Riding The Roller Coaster
As your portfolio value increases so, most likely, will your anxiety over market fluctuations that could quickly erode your net worth. Never before did you lose sleep over a sagging dollar or what the Shanghai stock exchange did overnight. Welcome to a millionaire's world – where stocks and sleep don't necessarily mix well.
Who Can You Trust?
It's not just long-lost friends and family members who are bound to come knocking – it's professionals, as well. You will likely receive a steady flow of email, snail mail and voicemail offers from lawyers, investment advisers and tax attorneys all eager for your money – ahem, I mean "business." If you don't have a strong background in personal finances, investing or taxes you could probably benefit from assembling a team of credible, experienced professionals who can give you some much-needed advice. The question, again, becomes who should you trust?

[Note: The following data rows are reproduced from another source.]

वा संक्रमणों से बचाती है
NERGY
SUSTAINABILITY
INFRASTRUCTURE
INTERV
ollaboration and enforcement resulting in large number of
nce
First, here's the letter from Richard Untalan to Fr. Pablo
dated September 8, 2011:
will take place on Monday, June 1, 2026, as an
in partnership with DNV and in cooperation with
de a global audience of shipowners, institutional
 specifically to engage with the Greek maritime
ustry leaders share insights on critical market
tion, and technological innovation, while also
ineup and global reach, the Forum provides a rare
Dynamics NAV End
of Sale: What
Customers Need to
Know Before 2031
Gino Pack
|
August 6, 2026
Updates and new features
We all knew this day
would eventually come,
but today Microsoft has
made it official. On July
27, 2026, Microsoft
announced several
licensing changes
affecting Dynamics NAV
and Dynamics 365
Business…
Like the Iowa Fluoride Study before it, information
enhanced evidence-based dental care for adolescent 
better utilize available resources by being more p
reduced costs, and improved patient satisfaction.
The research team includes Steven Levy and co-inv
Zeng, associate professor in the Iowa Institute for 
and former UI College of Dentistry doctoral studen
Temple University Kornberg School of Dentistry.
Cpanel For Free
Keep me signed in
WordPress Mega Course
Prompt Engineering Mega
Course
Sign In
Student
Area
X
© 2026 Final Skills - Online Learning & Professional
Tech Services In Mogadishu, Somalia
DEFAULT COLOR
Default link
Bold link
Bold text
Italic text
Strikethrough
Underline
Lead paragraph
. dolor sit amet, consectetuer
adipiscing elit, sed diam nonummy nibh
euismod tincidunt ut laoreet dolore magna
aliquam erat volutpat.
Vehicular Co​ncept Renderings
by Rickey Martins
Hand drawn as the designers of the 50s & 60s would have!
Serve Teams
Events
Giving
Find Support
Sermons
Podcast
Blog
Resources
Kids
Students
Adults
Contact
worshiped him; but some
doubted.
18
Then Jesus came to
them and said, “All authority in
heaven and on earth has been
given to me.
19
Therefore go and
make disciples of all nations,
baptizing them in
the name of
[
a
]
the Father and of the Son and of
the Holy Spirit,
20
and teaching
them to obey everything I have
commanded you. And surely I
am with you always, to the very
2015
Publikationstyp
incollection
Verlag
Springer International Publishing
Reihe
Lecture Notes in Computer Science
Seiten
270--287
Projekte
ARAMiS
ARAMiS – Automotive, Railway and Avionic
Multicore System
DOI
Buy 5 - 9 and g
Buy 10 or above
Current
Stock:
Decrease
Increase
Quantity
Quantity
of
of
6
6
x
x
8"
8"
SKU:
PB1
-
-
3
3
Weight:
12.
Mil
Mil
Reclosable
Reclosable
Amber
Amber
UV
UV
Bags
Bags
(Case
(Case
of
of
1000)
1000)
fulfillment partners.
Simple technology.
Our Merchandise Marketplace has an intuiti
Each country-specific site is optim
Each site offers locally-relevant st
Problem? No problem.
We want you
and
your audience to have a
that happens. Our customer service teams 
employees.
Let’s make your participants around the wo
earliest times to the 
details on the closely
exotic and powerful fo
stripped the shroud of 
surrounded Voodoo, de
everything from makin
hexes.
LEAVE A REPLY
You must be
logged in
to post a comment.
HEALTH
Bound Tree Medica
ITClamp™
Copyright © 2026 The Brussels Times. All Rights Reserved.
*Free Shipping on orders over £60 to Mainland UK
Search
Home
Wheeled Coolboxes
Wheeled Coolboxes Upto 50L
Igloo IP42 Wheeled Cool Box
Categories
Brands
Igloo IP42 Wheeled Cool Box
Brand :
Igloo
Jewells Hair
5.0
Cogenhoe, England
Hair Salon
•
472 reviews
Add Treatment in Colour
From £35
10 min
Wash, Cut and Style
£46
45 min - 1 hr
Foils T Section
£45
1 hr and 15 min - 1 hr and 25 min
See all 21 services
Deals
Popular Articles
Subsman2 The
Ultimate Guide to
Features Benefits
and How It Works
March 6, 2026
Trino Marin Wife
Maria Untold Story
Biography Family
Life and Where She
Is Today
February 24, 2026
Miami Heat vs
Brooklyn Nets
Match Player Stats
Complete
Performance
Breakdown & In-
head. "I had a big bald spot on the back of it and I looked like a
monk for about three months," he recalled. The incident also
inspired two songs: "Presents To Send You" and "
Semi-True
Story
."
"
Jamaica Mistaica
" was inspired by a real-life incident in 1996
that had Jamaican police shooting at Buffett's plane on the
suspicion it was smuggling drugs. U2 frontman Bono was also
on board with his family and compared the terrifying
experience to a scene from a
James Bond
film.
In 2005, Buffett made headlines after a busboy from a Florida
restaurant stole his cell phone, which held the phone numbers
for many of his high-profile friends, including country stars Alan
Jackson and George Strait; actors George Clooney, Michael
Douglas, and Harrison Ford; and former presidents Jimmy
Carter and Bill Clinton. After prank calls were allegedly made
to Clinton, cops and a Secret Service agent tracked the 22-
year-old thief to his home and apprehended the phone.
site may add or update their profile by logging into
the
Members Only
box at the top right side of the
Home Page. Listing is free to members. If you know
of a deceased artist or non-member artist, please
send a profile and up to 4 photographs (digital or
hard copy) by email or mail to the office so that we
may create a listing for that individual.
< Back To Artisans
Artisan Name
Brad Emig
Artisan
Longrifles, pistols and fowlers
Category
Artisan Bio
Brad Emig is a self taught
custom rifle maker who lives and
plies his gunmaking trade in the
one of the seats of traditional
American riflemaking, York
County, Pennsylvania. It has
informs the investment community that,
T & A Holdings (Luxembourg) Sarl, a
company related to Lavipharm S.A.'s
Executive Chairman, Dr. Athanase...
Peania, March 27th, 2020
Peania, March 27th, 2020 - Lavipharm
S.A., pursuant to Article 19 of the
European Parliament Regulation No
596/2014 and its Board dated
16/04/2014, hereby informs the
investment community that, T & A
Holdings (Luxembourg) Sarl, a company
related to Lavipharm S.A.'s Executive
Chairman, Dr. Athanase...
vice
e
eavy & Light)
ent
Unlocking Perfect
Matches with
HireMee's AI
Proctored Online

As a millionaire, you are now a target for an unwelcome group of people: criminals. A bigger house in a nicer community could attract burglars. A more expensive car could attract the attention of car thieves. A fatter investment portfolio invites potential perpetrators of fraud and other crimes against people with a high net worth. Suddenly, Saturdays are spent checking out home and car alarm systems and your investment advisor's professional background to make sure your wealth and possessions are safe.
The Bottom Line
If you've been squirreling away savings in the hopes that one day you can move out of your middle-class enclave and into that gated community one zip code over, remember that the grass isn't always greener - it may just be more expensive. And it will probably take more time to mow.